FAQ provided useful information on where to find answers to EMC user questions through current Gaea documentation. The Gaea documentation will be updated as other information is needed or problems arise.
Cray presentation showed the in-depth architecture of Gaea, various compiling options, and useful tips for code optimization.
2. Current/Ongoing Issues and New Potential Problems
Potential small issues include unfamiliarity with modules, Gaea’s version of LoadLeveler (PBS and moab), use of gcp instead of cp.
Urgent and larger issues:
· No cron jobs on Gaea. NCEP work heavily dependent on cron jobs to initiate runs.
· Threading issues – performance related on GFDL side, bugs and coding issues on EMC side.

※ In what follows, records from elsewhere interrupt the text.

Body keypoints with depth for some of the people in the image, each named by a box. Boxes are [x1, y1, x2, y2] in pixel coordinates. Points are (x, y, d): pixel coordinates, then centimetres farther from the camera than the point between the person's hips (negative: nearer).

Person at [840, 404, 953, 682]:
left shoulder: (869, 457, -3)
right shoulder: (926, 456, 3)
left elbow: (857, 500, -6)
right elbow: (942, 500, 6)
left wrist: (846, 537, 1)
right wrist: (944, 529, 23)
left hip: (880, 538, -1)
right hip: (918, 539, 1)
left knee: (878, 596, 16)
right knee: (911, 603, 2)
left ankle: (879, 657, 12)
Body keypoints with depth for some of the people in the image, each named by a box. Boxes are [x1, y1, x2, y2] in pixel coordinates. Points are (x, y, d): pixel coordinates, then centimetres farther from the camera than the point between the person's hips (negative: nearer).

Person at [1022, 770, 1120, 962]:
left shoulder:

· MPI GATHER issues – currently have a work-around, but still needs to be resolved; Jeff Larkin from CRAY will follow-up regarding progress on this issue.

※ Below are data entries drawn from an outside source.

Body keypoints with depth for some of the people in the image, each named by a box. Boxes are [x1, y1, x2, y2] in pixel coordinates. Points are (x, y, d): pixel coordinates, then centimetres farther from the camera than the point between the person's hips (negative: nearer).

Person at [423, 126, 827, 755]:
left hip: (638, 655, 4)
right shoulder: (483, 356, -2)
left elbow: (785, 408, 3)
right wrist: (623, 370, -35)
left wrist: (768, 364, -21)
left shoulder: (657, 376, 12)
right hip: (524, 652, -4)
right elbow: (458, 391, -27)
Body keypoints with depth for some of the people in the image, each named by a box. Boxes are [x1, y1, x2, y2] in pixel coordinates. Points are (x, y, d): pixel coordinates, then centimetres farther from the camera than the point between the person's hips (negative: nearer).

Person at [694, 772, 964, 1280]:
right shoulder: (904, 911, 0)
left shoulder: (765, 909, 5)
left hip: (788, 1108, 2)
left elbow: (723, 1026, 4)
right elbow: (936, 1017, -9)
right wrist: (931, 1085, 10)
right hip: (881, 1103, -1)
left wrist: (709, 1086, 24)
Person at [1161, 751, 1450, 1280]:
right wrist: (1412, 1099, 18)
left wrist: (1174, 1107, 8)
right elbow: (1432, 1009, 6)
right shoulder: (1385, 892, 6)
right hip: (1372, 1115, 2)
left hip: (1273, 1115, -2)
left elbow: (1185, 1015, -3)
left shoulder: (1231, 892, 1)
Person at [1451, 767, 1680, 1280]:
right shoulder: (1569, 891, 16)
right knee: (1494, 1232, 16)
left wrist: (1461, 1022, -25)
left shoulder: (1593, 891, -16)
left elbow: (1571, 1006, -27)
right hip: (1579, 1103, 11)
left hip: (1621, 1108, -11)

· Problem with MPMD and larger tasks – newer issue that will be investigated; EMC scripts use MPMD heavily.
· Thread reproducibility – Jeff Larkin suggested the using the Cray compiler; more information regarding specific settings will be sent via e-mail.
· Still no direct data transfers to and from Gaea and Vapor
· Still no restricted data policy in effect
· No direct write access to HPSS from Gaea. First, jobs on Gaea have to write data to a staging area on Vapor. Then cron jobs have to be initiated on Vapor to check for this data and then archive it to HPSS. Automatic scripts running on Gaea cannot do this.
· /nwprod libraries and /com data maintained by NCO.
3. Final Thoughts
Overall, the workshop was a great success, providing large quantities of useful information to the members of the Model Transition Team. Small solutions have been found, and all current issues were communicated to members of GFDL and Cray. Although various new potential issues were uncovered, all participants feel there was great progress and are optimistic about porting NOAA models to Gaea.
It has been suggested to continue meeting with those from GFDL and Cray every quarter or as each group sees fit to communicate progress, any other issues, and provide further learning opportunities.